-- Written request --
Rewrite every line of the records below, swapping "common name" for "vernacular name" and keeping everything else the same.

Stored items
▼▼▼
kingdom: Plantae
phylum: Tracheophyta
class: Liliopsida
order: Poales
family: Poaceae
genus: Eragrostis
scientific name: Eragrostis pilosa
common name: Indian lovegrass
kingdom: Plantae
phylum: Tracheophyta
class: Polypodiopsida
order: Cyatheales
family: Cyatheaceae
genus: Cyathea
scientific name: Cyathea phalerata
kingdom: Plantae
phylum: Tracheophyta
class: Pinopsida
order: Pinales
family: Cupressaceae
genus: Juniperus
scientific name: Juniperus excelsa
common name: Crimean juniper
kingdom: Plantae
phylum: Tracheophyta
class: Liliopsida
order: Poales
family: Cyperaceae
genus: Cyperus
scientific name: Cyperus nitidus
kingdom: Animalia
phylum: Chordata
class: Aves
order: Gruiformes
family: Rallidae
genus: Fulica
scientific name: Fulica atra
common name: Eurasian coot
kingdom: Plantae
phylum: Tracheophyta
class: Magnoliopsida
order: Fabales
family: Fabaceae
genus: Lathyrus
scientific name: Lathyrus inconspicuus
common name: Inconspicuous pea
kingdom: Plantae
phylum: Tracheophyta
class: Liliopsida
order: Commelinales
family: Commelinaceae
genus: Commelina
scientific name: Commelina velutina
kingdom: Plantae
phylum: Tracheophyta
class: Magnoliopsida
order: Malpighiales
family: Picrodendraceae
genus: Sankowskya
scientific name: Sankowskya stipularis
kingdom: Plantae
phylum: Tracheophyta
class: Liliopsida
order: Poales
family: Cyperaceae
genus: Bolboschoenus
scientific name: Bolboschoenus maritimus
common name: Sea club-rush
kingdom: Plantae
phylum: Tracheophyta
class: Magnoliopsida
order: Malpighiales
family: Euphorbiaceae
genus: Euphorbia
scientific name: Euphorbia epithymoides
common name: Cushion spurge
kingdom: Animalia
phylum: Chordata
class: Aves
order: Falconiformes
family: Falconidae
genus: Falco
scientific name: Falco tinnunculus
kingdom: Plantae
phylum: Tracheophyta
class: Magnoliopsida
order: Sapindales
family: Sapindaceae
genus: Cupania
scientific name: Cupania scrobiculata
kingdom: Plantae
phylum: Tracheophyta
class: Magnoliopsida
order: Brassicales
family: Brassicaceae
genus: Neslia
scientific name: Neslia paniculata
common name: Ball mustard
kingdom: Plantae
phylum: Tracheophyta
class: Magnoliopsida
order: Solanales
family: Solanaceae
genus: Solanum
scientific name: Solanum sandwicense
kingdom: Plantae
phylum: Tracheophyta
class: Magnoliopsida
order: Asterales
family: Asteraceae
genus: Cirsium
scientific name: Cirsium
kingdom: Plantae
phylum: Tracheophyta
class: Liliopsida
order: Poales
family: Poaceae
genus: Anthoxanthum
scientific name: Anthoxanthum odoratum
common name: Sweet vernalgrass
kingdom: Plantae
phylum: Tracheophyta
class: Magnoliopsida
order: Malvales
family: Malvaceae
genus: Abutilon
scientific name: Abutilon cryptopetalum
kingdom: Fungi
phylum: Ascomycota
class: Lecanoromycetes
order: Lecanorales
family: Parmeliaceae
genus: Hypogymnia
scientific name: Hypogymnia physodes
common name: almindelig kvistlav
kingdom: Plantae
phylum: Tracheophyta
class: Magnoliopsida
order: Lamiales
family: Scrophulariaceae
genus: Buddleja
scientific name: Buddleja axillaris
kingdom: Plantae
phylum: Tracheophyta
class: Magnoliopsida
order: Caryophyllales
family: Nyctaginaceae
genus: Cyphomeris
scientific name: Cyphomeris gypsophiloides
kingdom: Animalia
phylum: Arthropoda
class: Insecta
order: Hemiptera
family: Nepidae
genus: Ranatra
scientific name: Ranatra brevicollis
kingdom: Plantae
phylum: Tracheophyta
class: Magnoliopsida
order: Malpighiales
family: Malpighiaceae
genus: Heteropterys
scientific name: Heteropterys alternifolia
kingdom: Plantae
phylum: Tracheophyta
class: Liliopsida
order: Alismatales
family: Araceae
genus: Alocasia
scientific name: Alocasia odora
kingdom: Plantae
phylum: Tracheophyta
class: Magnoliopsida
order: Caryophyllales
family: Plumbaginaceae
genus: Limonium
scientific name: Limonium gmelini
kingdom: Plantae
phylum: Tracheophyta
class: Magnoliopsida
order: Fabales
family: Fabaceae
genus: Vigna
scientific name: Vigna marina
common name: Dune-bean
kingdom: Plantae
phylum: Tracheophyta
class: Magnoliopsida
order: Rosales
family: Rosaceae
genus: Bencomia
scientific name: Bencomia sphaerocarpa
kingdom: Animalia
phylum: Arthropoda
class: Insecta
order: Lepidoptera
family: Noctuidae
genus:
▲▲▲
-- Answer in full --
kingdom: Plantae
phylum: Tracheophyta
class: Liliopsida
order: Poales
family: Poaceae
genus: Eragrostis
scientific name: Eragrostis pilosa
vernacular name: Indian lovegrass
kingdom: Plantae
phylum: Tracheophyta
class: Polypodiopsida
order: Cyatheales
family: Cyatheaceae
genus: Cyathea
scientific name: Cyathea phalerata
kingdom: Plantae
phylum: Tracheophyta
class: Pinopsida
order: Pinales
family: Cupressaceae
genus: Juniperus
scientific name: Juniperus excelsa
vernacular name: Crimean juniper
kingdom: Plantae
phylum: Tracheophyta
class: Liliopsida
order: Poales
family: Cyperaceae
genus: Cyperus
scientific name: Cyperus nitidus
kingdom: Animalia
phylum: Chordata
class: Aves
order: Gruiformes
family: Rallidae
genus: Fulica
scientific name: Fulica atra
vernacular name: Eurasian coot
kingdom: Plantae
phylum: Tracheophyta
class: Magnoliopsida
order: Fabales
family: Fabaceae
genus: Lathyrus
scientific name: Lathyrus inconspicuus
vernacular name: Inconspicuous pea
kingdom: Plantae
phylum: Tracheophyta
class: Liliopsida
order: Commelinales
family: Commelinaceae
genus: Commelina
scientific name: Commelina velutina
kingdom: Plantae
phylum: Tracheophyta
class: Magnoliopsida
order: Malpighiales
family: Picrodendraceae
genus: Sankowskya
scientific name: Sankowskya stipularis
kingdom: Plantae
phylum: Tracheophyta
class: Liliopsida
order: Poales
family: Cyperaceae
genus: Bolboschoenus
scientific name: Bolboschoenus maritimus
vernacular name: Sea club-rush
kingdom: Plantae
phylum: Tracheophyta
class: Magnoliopsida
order: Malpighiales
family: Euphorbiaceae
genus: Euphorbia
scientific name: Euphorbia epithymoides
vernacular name: Cushion spurge
kingdom: Animalia
phylum: Chordata
class: Aves
order: Falconiformes
family: Falconidae
genus: Falco
scientific name: Falco tinnunculus
kingdom: Plantae
phylum: Tracheophyta
class: Magnoliopsida
order: Sapindales
family: Sapindaceae
genus: Cupania
scientific name: Cupania scrobiculata
kingdom: Plantae
phylum: Tracheophyta
class: Magnoliopsida
order: Brassicales
family: Brassicaceae
genus: Neslia
scientific name: Neslia paniculata
vernacular name: Ball mustard
kingdom: Plantae
phylum: Tracheophyta
class: Magnoliopsida
order: Solanales
family: Solanaceae
genus: Solanum
scientific name: Solanum sandwicense
kingdom: Plantae
phylum: Tracheophyta
class: Magnoliopsida
order: Asterales
family: Asteraceae
genus: Cirsium
scientific name: Cirsium
kingdom: Plantae
phylum: Tracheophyta
class: Liliopsida
order: Poales
family: Poaceae
genus: Anthoxanthum
scientific name: Anthoxanthum odoratum
vernacular name: Sweet vernalgrass
kingdom: Plantae
phylum: Tracheophyta
class: Magnoliopsida
order: Malvales
family: Malvaceae
genus: Abutilon
scientific name: Abutilon cryptopetalum
kingdom: Fungi
phylum: Ascomycota
class: Lecanoromycetes
order: Lecanorales
family: Parmeliaceae
genus: Hypogymnia
scientific name: Hypogymnia physodes
vernacular name: almindelig kvistlav
kingdom: Plantae
phylum: Tracheophyta
class: Magnoliopsida
order: Lamiales
family: Scrophulariaceae
genus: Buddleja
scientific name: Buddleja axillaris
kingdom: Plantae
phylum: Tracheophyta
class: Magnoliopsida
order: Caryophyllales
family: Nyctaginaceae
genus: Cyphomeris
scientific name: Cyphomeris gypsophiloides
kingdom: Animalia
phylum: Arthropoda
class: Insecta
order: Hemiptera
family: Nepidae
genus: Ranatra
scientific name: Ranatra brevicollis
kingdom: Plantae
phylum: Tracheophyta
class: Magnoliopsida
order: Malpighiales
family: Malpighiaceae
genus: Heteropterys
scientific name: Heteropterys alternifolia
kingdom: Plantae
phylum: Tracheophyta
class: Liliopsida
order: Alismatales
family: Araceae
genus: Alocasia
scientific name: Alocasia odora
kingdom: Plantae
phylum: Tracheophyta
class: Magnoliopsida
order: Caryophyllales
family: Plumbaginaceae
genus: Limonium
scientific name: Limonium gmelini
kingdom: Plantae
phylum: Tracheophyta
class: Magnoliopsida
order: Fabales
family: Fabaceae
genus: Vigna
scientific name: Vigna marina
vernacular name: Dune-bean
kingdom: Plantae
phylum: Tracheophyta
class: Magnoliopsida
order: Rosales
family: Rosaceae
genus: Bencomia
scientific name: Bencomia sphaerocarpa
kingdom: Animalia
phylum: Arthropoda
class: Insecta
order: Lepidoptera
family: Noctuidae
genus:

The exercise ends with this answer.